*** Extracted data Section Begins ***
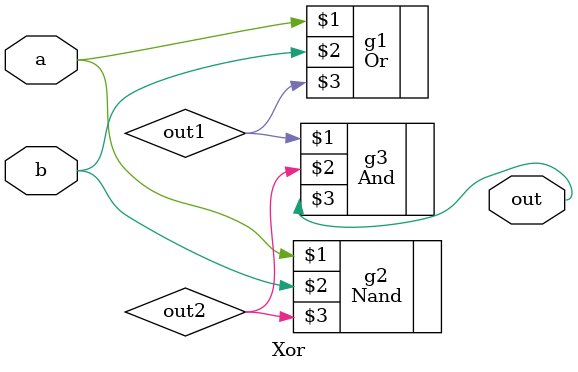
<source format=v>

module Xor(input a, b, output out);
  // your code here
wire out1,out2;
  Or g1(a,b,out1);
  Nand g2(a,b,out2);
  And g3(out1,out2,out);
endmodule

</source>
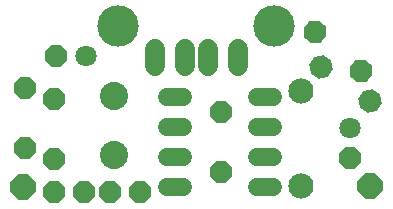
<source format=gbr>
G04 EAGLE Gerber RS-274X export*
G75*
%MOMM*%
%FSLAX34Y34*%
%LPD*%
%INSoldermask Top*%
%IPPOS*%
%AMOC8*
5,1,8,0,0,1.08239X$1,22.5*%
G01*
%ADD10C,1.661200*%
%ADD11C,3.505200*%
%ADD12C,2.133600*%
%ADD13P,2.034460X8X22.500000*%
%ADD14C,2.387600*%
%ADD15P,1.951982X8X292.500000*%
%ADD16C,1.803400*%
%ADD17P,1.951982X8X202.500000*%
%ADD18P,2.309387X8X22.500000*%
%ADD19P,2.034460X8X162.500000*%
%ADD20P,2.034460X8X292.500000*%
%ADD21C,1.524000*%
%ADD22P,2.034460X8X112.500000*%
%ADD23P,2.034460X8X167.500000*%
%ADD24P,2.034460X8X202.500000*%


D10*
X175862Y134622D02*
X175862Y120042D01*
X155862Y120042D02*
X155862Y134622D01*
X200862Y134622D02*
X200862Y120042D01*
X130862Y120042D02*
X130862Y134622D01*
D11*
X231902Y154432D03*
X99822Y154432D03*
D12*
X254508Y18928D03*
X254508Y98928D03*
D13*
X45466Y13716D03*
X70866Y13716D03*
D14*
X96106Y94652D03*
X96106Y44652D03*
D15*
X296164Y42926D03*
D16*
X296164Y68326D03*
D17*
X46736Y129286D03*
D16*
X72136Y129286D03*
D18*
X312674Y18542D03*
X19050Y17780D03*
D19*
X305443Y116447D03*
X266527Y149101D03*
D20*
X20509Y101366D03*
X20509Y50566D03*
D21*
X217170Y18034D02*
X230378Y18034D01*
X230378Y43434D02*
X217170Y43434D01*
X154178Y43434D02*
X140970Y43434D01*
X140970Y18034D02*
X154178Y18034D01*
X217170Y68834D02*
X230378Y68834D01*
X230378Y94234D02*
X217170Y94234D01*
X154178Y68834D02*
X140970Y68834D01*
X140970Y94234D02*
X154178Y94234D01*
D22*
X45720Y41910D03*
X45720Y92710D03*
D23*
X312782Y90717D03*
X271170Y119855D03*
D22*
X186690Y30480D03*
X186690Y81280D03*
D24*
X118110Y13970D03*
X92710Y13970D03*
M02*

</source>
*** Extracted data Section Ends ***
- _Required action_: Please go through each line of the data and count those that contain the string "source"; give that number alone.

- _Solution below_: 4